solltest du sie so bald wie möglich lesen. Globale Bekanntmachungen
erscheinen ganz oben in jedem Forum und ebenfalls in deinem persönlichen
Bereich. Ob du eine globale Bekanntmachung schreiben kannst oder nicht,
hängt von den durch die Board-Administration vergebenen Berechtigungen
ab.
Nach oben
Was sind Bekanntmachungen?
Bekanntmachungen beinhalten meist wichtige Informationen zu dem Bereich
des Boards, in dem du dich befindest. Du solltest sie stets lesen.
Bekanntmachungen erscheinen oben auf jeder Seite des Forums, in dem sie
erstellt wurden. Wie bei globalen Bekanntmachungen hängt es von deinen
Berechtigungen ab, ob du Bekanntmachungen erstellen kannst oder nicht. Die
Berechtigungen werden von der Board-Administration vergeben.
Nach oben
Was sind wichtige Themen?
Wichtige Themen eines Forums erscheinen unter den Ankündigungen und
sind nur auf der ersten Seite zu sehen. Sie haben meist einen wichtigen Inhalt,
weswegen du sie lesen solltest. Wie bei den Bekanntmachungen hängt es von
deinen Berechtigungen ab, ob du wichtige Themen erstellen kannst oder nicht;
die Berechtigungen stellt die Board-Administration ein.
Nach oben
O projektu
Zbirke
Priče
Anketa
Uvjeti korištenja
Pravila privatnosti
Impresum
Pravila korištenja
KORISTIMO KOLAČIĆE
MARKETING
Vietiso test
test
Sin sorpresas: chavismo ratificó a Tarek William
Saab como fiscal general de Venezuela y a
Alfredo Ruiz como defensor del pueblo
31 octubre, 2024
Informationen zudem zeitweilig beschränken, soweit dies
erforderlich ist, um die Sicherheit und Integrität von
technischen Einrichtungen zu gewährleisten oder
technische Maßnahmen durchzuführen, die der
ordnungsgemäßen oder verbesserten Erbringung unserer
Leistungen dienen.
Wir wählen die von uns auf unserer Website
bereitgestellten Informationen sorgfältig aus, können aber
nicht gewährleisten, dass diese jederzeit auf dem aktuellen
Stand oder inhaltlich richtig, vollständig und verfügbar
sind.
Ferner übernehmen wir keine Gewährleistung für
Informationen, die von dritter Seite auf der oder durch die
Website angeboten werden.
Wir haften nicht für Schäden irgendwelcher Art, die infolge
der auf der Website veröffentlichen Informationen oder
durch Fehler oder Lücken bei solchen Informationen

→ What you need to do
If a line of the records includes the string "erscheinen", copy it out.

→ Result below
erscheinen ganz oben in jedem Forum und ebenfalls in deinem persönlichen
Bekanntmachungen erscheinen oben auf jeder Seite des Forums, in dem sie
Wichtige Themen eines Forums erscheinen unter den Ankündigungen und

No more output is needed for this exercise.